President Donald Trump has tapped Bill Pulte, the director of the Federal Housing Finance Agency, to become acting director of national intelligence, a move that has helped derail congressional efforts to extend a key U.S. surveillance authority under FISA Section 702 ahead of a Friday deadline.
President Donald Trump said he has selected Bill Pulte, the director of the Federal Housing Finance Agency (FHFA), to serve as acting director of national intelligence, elevating a close ally with little national-security experience to oversee the U.S. intelligence community.
Trump announced the decision in a post on Truth Social, praising Pulte’s experience handling what he called “the most sensitive matters” and pointing to his work overseeing Fannie Mae and Freddie Mac through the FHFA.
The appointment has become entangled with Congress’s effort to renew Section 702 of the Foreign Intelligence Surveillance Act, a major foreign-intelligence collection authority that lawmakers have been debating amid long-running concerns about privacy and past compliance problems. Democrats and some Republicans have said Pulte’s selection disrupted negotiations and hardened opposition to moving a reauthorization bill.
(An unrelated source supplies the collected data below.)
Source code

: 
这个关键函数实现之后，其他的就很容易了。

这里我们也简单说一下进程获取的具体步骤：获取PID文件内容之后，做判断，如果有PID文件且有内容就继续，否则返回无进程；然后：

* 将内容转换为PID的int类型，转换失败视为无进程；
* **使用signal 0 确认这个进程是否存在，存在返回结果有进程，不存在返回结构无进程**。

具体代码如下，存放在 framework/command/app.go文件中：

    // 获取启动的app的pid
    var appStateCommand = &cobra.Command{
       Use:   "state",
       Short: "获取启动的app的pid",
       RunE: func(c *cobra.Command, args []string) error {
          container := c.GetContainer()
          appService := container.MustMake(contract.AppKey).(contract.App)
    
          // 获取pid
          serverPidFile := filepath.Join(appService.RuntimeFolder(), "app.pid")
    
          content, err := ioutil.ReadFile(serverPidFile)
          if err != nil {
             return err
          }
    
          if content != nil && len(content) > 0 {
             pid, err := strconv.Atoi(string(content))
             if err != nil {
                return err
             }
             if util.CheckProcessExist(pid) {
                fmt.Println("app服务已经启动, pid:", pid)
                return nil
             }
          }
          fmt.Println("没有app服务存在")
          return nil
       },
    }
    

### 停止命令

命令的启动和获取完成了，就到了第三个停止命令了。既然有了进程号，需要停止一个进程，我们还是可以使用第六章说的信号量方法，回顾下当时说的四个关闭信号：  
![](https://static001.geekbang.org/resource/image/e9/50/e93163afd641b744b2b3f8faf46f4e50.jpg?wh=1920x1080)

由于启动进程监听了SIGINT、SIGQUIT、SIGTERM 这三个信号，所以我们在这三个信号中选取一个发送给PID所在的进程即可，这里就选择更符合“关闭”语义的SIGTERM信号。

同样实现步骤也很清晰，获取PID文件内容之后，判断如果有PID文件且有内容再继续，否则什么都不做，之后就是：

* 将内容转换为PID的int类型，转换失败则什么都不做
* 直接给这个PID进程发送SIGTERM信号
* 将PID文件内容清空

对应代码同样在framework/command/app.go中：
On Thursday, the House rejected a short-term extension as the deadline approached, heightening the likelihood of a lapse. Democratic leaders said they could not support extending the authority without reforms and criticized the administration’s decision to install Pulte as acting intelligence chief.
Senate Majority Leader John Thune, a Republican, has raised concerns about putting a partisan figure in the job, while Sen. Mark Warner of Virginia, the top Democrat on the Senate Intelligence Committee, has criticized the timing as Congress was trying to reach a deal on Section 702.
Trump has sought to portray Pulte’s tenure as temporary, saying the administration is interviewing candidates for a permanent director and urging lawmakers to approve a short-term extension while the White House settles on a nominee. Hours after the House vote, Trump said he would nominate Jay Clayton, a former Securities and Exchange Commission chairman and the current U.S. attorney for the Southern District of New York, to serve as director of national intelligence.